Scents Memory

The other day,  I unconsciously picked up a bottle of perfume and did my “spray, stay, walk away” routine (learned from Carson Kressley, original Queer Eye episode).  I hadn’t used that perfume for a long time. It was the same kind as the last bottle of scent Mike bought me for Christmas.

He’d buy perfume, often with matching bath stuff and lotion, at Christmas.  I’m not sure I ever made it clear to Mike that I got the message in his choices – “Joy,” or “Mon Tresor.”  That last Christmas, he didn’t have the energy to find something on his own, so he just asked me what I wanted: “Modern Muse, please. Estee Lauder counter, I think.”  I found that scent in one of those samples that fall out of catalogs, that you peel open and sniff. I loved the scent, and I especially loved its name. I hope Mike took it as a message that I still wanted him to have a muse, that I still loved his poetic soul, and that I hoped he’d write poetry again, before he died.

_Provided material_:
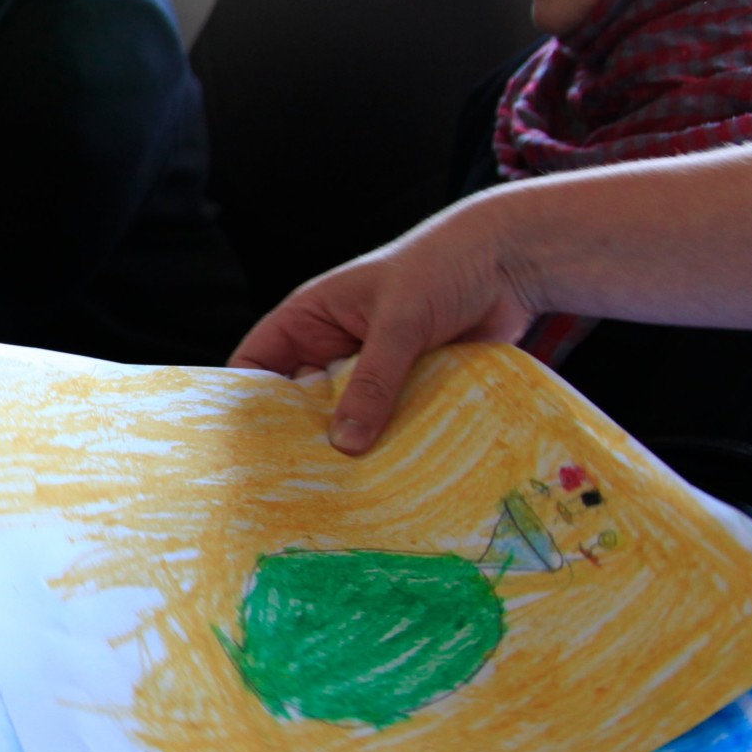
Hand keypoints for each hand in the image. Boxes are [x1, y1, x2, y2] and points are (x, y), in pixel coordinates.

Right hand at [227, 199, 542, 455]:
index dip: (244, 401)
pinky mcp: (408, 386)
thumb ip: (372, 382)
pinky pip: (387, 420)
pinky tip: (384, 475)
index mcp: (310, 319)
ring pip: (345, 416)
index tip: (240, 447)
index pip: (256, 363)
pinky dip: (386, 442)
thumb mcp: (398, 322)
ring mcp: (370, 369)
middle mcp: (332, 347)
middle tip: (293, 484)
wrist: (510, 262)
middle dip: (298, 436)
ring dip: (347, 444)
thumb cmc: (440, 268)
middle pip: (298, 400)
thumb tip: (345, 444)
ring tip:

_Questions on the material_:
- 1) Copy the part of the Scents Memory text that opens with the words containing "Scents Memory" and closes with "me for Christmas.".
- 2) Pick up the Scents Memory text about Mike's perfume gifts where it stops, and write what comes next.

_Outputs in order_:
- 1)
Scents Memory

The other day,  I unconsciously picked up a bottle of perfume and did my “spray, stay, walk away” routine (learned from Carson Kressley, original Queer Eye episode).  I hadn’t used that perfume for a long time. It was the same kind as the last bottle of scent Mike bought me for Christmas.

- 2)
His last journal was lyrical prose, about having cancer, and about rediscovering our love for one another, when cancer made everything else irrelevant. He also wrote about his embrace of suffering through his unconventional faith and his trust in the path he was on.

The perfume I used the other day is the same kind but not the same bottle. I used that up in the first year of widowhood, when I oscillated from screaming, sobbing grief one day to timid hope about a new kind of life the next.

I worked in warehouses during and after Mike’s illness. I’ve been wearing jeans almost daily ever since. Jeans express my physical strength and my determination to take on projects that involve some combination of power tools, dirt, ladders, chainsaws, paint and work boots.  The perfume is for when I wear empire waisted, v-necked, pajama-soft, print knit dresses that, I admit, show too much cleavage.  I own three of them and wear them any day it is warm enough, when I’m done getting sweaty with my workout or my redecorating or dirty with my gardening and yard work. As fall and winter progress, the dresses yield to deep-v-necked, soft wool sweaters.

The dresses and the sweaters say I’m not ready to let go of  womanliness. I’m not ready to become a crone. I’m not ready to dry up and grey out. I need to feel gorgeous and touchable. More than touchable.  I’m unwilling to accept that I’ll never be regarded that way again.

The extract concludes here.